Over the course of several months, Edwards guided the menu selections. In one instance, he asked the Celanis if they could donate a case of 2008 Celani Family Vineyards Vincenza Cabernet Sauvignon Rose and send it to Chicago so that it could be reduced by Joho for the evening’s first course — Torchon of New York State Foie Gras wrapped in Vincenza Rose and Braised Oxtail Rose, with Apple Carrot Aigre Doux.

“Wherever we could, we asked the chefs and the master sommeliers to donate their travel and lodging,” Edwards says. “Again, we wanted to maximize the fundraising as best as possible. The overall goal was getting the right wines matched with the right food so that magic occurs.”

For an executive or business owner entertaining the idea of hosting a patron dinner, Edwards’ advice is to recognize any limitations and hire an expert in wine and food, as needed. He also recommends consulting Perfect Pairings: A Master Sommelier’s Practical Advice for Partnering Wine with Food.

Logistics shouldn’t be overlooked, either. “You really need to put together a great team that includes an event planner, several chefs that you can call on at a moment’s notice, servers, and a valet,” says Vicki Celani. “Every party has a certain ambience, and that plays into the selection of the linens, the flowers, and the table settings.”

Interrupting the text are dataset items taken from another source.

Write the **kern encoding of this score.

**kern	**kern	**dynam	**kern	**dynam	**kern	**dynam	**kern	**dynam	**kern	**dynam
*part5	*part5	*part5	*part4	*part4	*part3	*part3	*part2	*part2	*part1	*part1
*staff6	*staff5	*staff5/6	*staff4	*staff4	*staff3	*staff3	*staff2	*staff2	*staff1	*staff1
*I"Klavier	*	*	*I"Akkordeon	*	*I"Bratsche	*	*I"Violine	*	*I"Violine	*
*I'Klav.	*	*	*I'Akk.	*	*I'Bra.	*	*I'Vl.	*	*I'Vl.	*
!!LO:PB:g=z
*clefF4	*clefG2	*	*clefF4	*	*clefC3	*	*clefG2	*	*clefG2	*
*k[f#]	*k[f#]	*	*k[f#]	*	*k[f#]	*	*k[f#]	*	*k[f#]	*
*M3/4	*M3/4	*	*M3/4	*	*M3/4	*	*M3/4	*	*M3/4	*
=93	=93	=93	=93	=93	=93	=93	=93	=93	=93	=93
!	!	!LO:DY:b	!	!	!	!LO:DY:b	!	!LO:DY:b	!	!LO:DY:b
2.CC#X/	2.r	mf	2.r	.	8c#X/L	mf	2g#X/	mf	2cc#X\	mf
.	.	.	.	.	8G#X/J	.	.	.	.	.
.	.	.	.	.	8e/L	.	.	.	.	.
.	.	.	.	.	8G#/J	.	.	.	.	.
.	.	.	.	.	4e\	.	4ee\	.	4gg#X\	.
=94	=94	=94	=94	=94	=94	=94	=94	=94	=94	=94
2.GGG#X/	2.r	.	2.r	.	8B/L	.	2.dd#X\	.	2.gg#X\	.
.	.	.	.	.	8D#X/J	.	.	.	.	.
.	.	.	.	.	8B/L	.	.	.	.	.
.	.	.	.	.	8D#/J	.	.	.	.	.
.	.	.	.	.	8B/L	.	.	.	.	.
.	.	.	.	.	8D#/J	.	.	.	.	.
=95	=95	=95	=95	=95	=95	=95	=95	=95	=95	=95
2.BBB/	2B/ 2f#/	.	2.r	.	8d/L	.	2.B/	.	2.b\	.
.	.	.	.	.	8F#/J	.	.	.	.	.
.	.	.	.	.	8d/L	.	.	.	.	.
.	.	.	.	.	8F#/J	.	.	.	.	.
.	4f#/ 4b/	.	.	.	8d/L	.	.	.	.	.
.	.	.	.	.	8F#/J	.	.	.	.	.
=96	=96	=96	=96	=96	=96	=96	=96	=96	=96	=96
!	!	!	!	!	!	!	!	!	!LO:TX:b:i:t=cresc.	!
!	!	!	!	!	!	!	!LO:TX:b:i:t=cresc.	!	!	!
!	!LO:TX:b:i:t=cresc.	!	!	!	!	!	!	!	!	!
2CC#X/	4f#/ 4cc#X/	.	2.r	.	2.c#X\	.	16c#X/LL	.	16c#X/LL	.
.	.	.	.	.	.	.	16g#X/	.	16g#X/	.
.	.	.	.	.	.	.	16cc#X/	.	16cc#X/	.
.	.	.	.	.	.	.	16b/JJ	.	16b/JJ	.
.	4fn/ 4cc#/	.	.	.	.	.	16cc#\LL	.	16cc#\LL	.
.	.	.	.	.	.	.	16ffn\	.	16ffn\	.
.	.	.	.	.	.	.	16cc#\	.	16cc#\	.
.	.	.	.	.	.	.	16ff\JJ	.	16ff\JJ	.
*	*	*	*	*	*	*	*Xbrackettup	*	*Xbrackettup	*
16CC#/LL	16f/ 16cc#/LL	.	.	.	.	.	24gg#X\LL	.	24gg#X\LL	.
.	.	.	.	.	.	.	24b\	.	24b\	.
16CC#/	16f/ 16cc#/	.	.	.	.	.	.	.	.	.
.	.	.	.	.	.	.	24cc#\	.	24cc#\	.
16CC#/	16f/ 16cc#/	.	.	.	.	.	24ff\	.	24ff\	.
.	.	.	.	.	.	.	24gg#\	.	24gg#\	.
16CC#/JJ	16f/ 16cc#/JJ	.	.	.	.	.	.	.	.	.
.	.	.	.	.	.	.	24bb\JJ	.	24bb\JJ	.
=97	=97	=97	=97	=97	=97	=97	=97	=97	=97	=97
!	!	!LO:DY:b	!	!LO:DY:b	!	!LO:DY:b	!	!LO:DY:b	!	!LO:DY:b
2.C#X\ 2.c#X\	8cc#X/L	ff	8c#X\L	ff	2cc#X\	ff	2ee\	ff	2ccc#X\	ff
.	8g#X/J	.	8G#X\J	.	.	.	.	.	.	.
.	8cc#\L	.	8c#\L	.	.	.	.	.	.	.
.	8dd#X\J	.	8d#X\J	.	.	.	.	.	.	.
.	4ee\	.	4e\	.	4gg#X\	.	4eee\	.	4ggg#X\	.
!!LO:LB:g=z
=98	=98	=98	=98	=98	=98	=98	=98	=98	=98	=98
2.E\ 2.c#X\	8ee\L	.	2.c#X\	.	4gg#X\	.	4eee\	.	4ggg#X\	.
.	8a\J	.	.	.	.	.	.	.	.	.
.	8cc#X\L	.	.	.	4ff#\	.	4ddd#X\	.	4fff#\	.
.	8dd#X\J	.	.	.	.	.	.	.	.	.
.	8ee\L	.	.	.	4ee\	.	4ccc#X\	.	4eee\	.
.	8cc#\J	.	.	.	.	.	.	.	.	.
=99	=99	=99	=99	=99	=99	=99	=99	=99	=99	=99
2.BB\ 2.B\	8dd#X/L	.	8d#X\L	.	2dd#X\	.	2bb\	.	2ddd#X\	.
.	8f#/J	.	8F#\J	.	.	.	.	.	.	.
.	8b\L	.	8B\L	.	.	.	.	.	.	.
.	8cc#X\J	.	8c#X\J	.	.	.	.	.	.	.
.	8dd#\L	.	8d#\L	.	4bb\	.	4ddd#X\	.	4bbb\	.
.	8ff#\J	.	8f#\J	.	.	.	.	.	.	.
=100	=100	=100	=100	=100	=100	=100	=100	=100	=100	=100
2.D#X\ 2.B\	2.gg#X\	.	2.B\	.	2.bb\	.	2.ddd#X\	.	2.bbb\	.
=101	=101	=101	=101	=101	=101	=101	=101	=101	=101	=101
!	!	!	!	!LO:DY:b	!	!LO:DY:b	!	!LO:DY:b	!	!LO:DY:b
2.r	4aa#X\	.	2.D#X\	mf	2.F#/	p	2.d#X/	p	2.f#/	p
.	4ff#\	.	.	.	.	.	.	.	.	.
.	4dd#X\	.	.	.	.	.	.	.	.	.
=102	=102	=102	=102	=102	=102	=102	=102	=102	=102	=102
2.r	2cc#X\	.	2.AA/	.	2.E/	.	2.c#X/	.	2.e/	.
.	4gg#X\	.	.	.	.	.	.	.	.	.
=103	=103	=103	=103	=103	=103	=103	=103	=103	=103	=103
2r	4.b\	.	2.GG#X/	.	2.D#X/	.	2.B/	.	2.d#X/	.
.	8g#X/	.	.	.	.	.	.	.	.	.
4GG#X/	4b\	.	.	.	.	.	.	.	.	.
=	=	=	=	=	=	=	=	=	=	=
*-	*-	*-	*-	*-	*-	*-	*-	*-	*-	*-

Overall, the Celani patron dinner; the CRUSH event, which was attended by 325 people who paid between $250 and $350 a ticket; a patron dinner at Kathryn Kircher’s home in northern Michigan; and a private dinner at the 2009 Somerset Collection Show House in Birmingham raised more than $200,000 for the Children’s Leukemia Foundation of Michigan, Seklar says.

“We’ve already started planning for the 2010 patron dinner and, believe me, we’ll have a hard time topping this last one,” Seklar says. “But that’s the kind of challenge we relish. The biggest thing for us is that we were able to raise the awareness of the foundation without losing sight of our fundraising goals.”